### TASK TO COMPLETE
Please render the listing below as a numbered list, one line per item, with blank lines left out and the pictures omitted.

### SOURCE MATERIAL
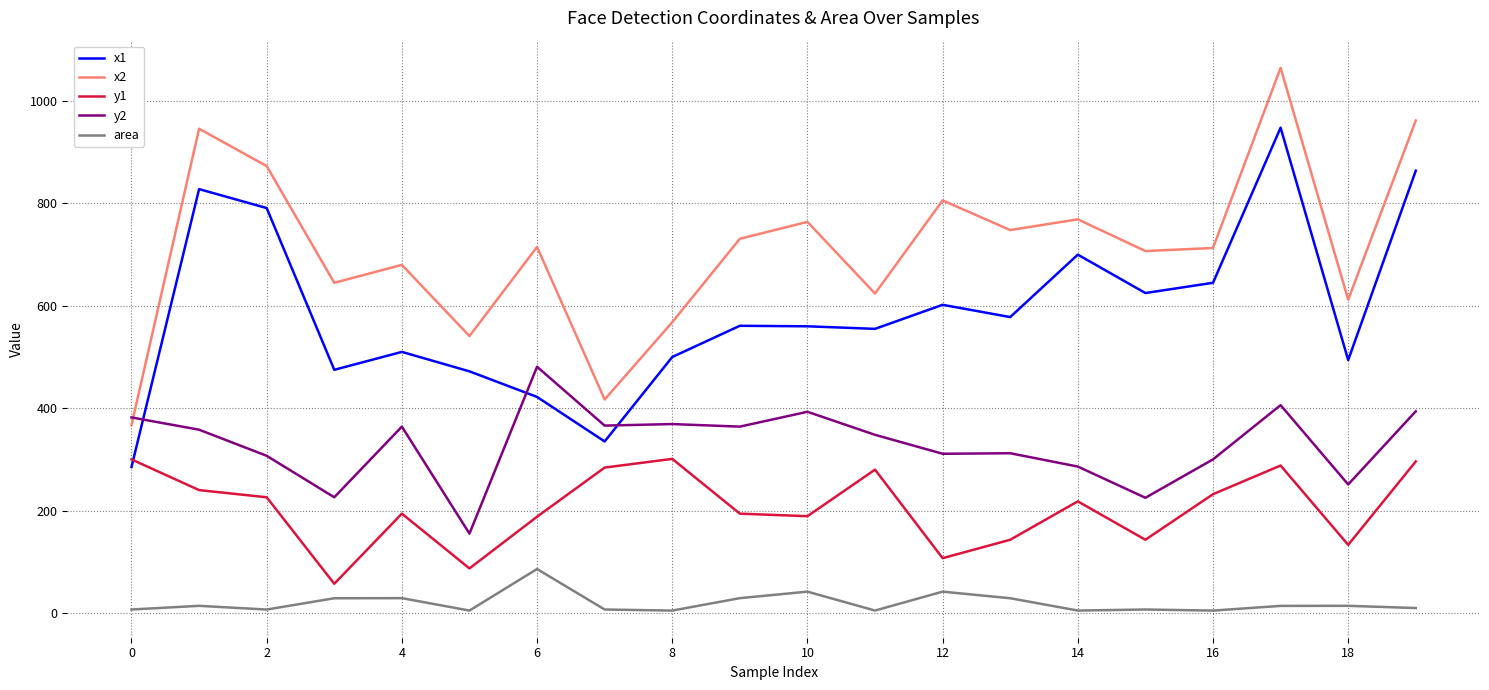

Which series has the largest total across all categories?

x2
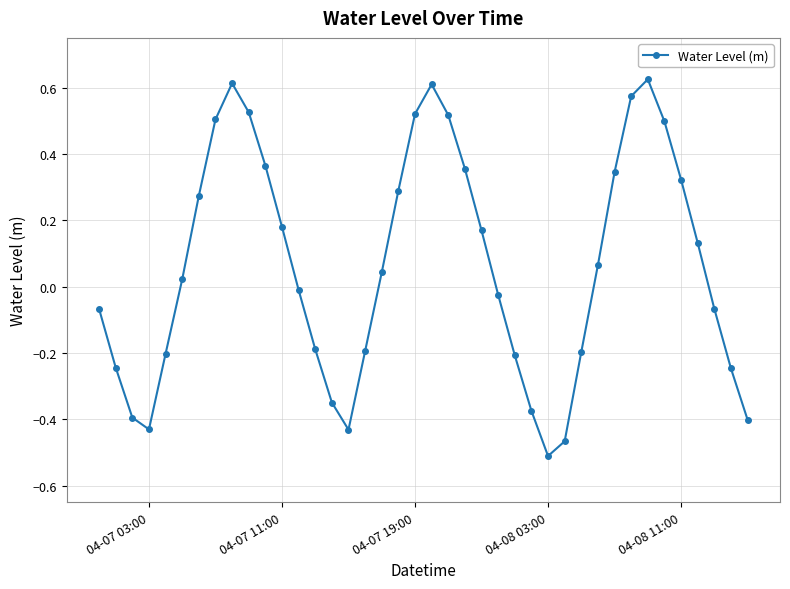

What is the difference between the second highest and second lowest values?

1.1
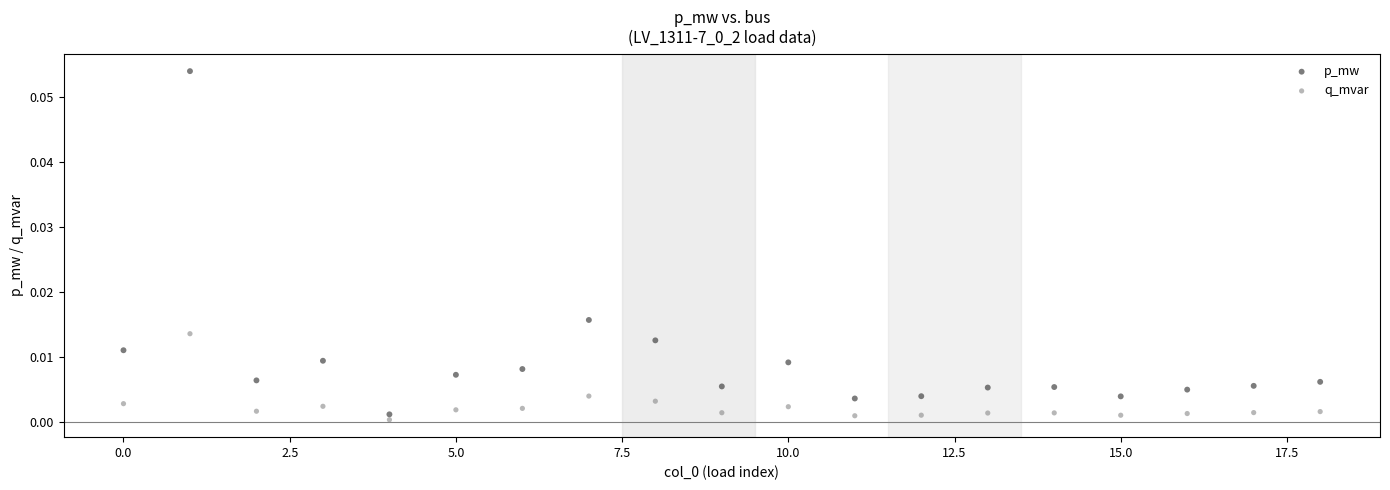

Which series contains the highest Y value?

p_mw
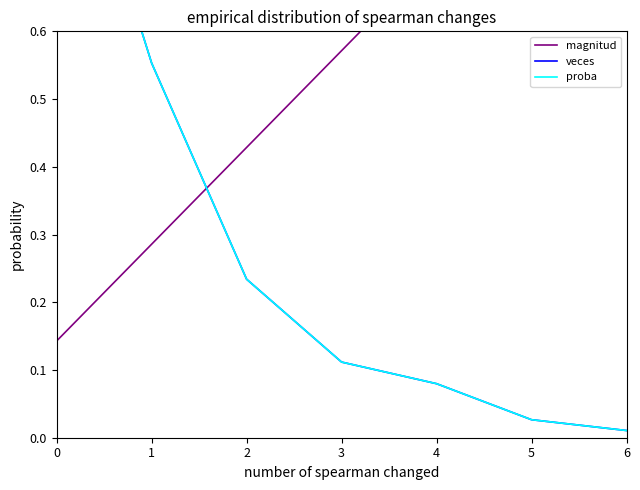

Reading right to left, what are all the values shown in this chart?

magnitud: 6=1.0	5=0.9	4=0.7	3=0.6	2=0.4	1=0.3	0=0.1
veces: 6=0.0	5=0.0	4=0.1	3=0.1	2=0.2	1=0.6	0=1.0
proba: 6=0.0	5=0.0	4=0.1	3=0.1	2=0.2	1=0.6	0=1.0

### RESPONSE TO THE EXERCISE
1. Which series has the largest total across all categories?
2. x2
3. What is the difference between the second highest and second lowest values?
4. 1.1
5. Which series contains the highest Y value?
6. p_mw
7. Reading right to left, what are all the values shown in this chart?
8. magnitud: 6=1.0	5=0.9	4=0.7	3=0.6	2=0.4	1=0.3	0=0.1
9. veces: 6=0.0	5=0.0	4=0.1	3=0.1	2=0.2	1=0.6	0=1.0
10. proba: 6=0.0	5=0.0	4=0.1	3=0.1	2=0.2	1=0.6	0=1.0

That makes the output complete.